— BEGIN Document —

Cronofy incident

Increased error rate in US

Cronofy experienced a minor incident on January 29, 2025 affecting API, lasting 1h 19m. The incident has been resolved; the full update timeline is below.

Started: Jan 29, 2025, 10:32 AM UTC
Resolved: Jan 29, 2025, 11:51 AM UTC
Duration: 1h 19m
Detected by Pingoru: Jan 29, 2025, 10:32 AM UTC

Affected components

API

Update timeline

investigating Jan 29, 2025, 10:32 AM UTC

We're investigating an increase in API calls resulting in HTTP 500 errors
monitoring Jan 29, 2025, 10:38 AM UTC

Error rates have returned to normal; we are continuing to monitor.
identified Jan 29, 2025, 11:03 AM UTC

We are still seeing occasional errors via the API. These are in much less common and in smaller numbers, but not back to zero yet. The underlying cause is above average load on our database, which we are working to resolve.

— END Document —

- _Written request 1_: Decide whether each statement agrees with the incident report, answering yes or no and quoting the words that settle it: (a) The incident lasted 1h 19m. (b) No further errors were reported after error rates returned to normal. (c) The underlying cause was above average load on the database.
- _Written request 2_: Transcribe everything in the incident report from "We're investigating an" down to "continuing to monitor.".
Answer using only the incident report.

— BEGIN Data lines —

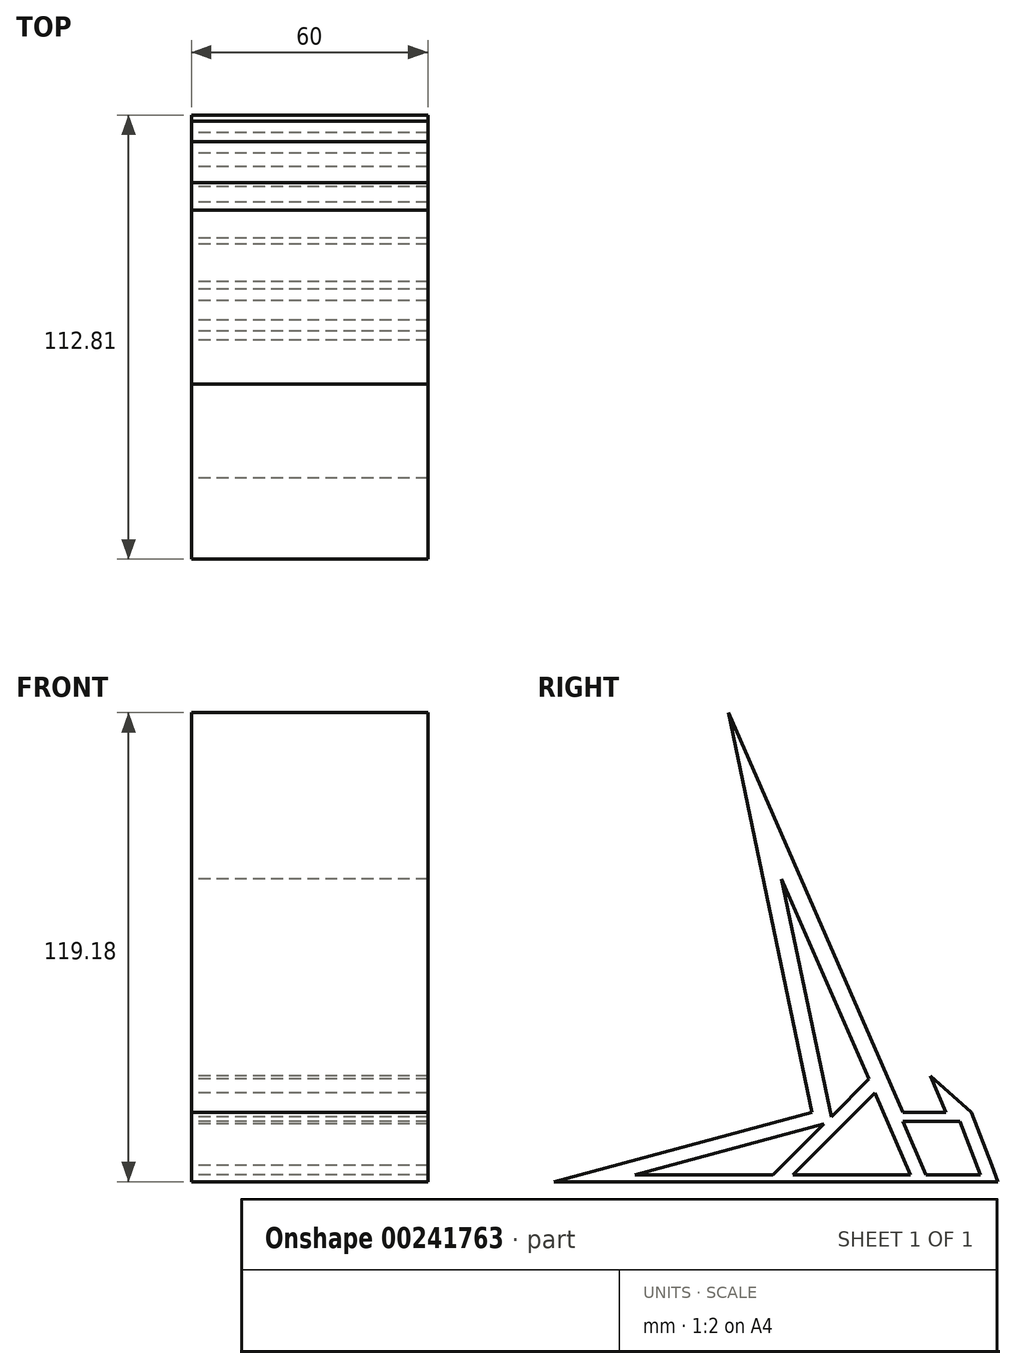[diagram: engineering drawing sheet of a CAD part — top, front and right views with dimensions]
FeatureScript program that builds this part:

— END Data lines —

- _Correct result 1_:
(a) Yes: "Duration: 1h 19m"
(b) No: "We are still seeing occasional errors via the API."
(c) Yes: "The underlying cause is above average load on our database"

- _Correct result 2_:
We're investigating an increase in API calls resulting in HTTP 500 errors
monitoring Jan 29, 2025, 10:38 AM UTC

Error rates have returned to normal; we are continuing to monitor.